CS 395: Data Mining
Syllabus
Instructor Information
- Instructor: Dave Musicant
- Office: CMC 326
- Email: dmusican _AT_ carleton.edu
- Office phone: (507)646-4369
- Office hours: Mondays, 4-5, Tuesdays, 9-11, Wednesdays, 4-5
Textbook
- Data Mining Introductory and Advanced Topics, Margaret H. Dunham, Prentice-Hall,
2003.
Important Dates
- Take home exam 1: Assigned Monday, 4/28. Due Friday, 5/2 in class.
- Take home exam 2: Assigned Friday, 5/30. Due Wednesday, 6/4 in class.
- Final project due: Monday, 6/9, end of last exam.
Class Website
Your Grade
- Assignments: 40%
- Take home exam 1: 20%
- Take home exam 2: 20%
- Class project: 20%
Collaboration
You are encouraged to work together, given the following ground rules:
- Non-computer assignments: You should turn in your own assignment.
You may work with other people, but each of you should be turning in your
own.

> _AVAILABLE DATA_
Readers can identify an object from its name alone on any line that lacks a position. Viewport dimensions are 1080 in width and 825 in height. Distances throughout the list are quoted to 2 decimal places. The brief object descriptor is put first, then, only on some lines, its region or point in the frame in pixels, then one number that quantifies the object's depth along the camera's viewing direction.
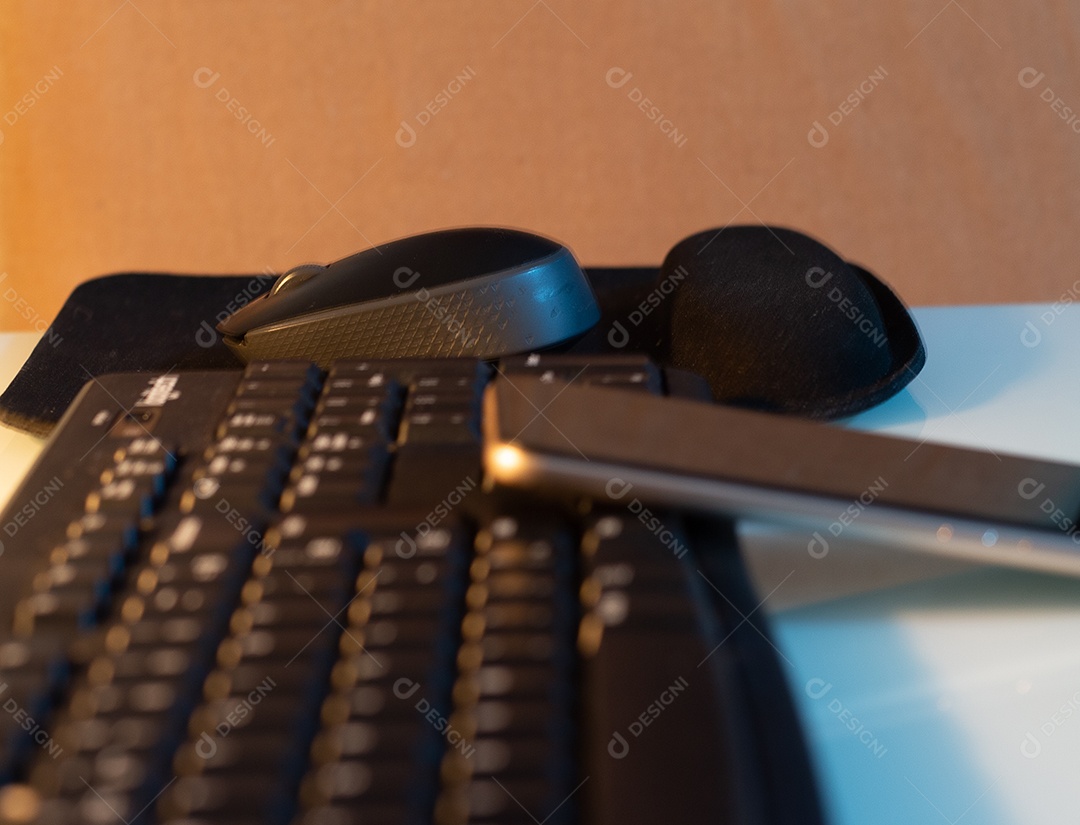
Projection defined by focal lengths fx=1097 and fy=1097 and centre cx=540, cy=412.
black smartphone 0.36
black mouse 0.54
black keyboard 0.28
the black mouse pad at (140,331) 0.57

> _QUESTIONS TO ANSWER_
**a)** List every component of the course grade in the data mining syllabus, with its percentage.
**b)** Carry on writing the data mining syllabus, starting right after its final sentence.

> _ANSWERS TO THE TASKS_
**a)**
- Assignments: 40%
- Take home exam 1: 20%
- Take home exam 2: 20%
- Class project: 20%

**b)**
- Computer assignments: You may work together on these in pairs, if
you wish. Include everyone's names in documentation at the top. Make sure
to cite any ideas you get from other people, websites, books, papers, or
any other references.
- Take-home exams: Do these completely on your own. You can discuss
them only with me.
- Final project: You may do this in pairs, if you wish.
Programming Environment
You may use any programming language that you wish, so long as it is supported
on our departmental machines and you provide me with ample instructions on
how to compile, run, and test your code.
Homework Policy
- Each assignment will have a specific time for which it will be due.
An assignment turned in late within one day of the due time will be docked
25%. A program turned in later than one day of the due date but within two
days will be docked 50%. An assignment turned in any time after this until
the last day of classes will be docked 75%. This same policy applies to take-home
exams.
- College policy dictates that there can be no grace period on the final
project.
Details
We will cover the following topics:
- Introduction (Dunham chapters 1-3)
- Classification and Regression Techniques (Dunham chapter 4 + supplemental
readings)
- Clustering (Dunham chapter 4 + supplemental readings)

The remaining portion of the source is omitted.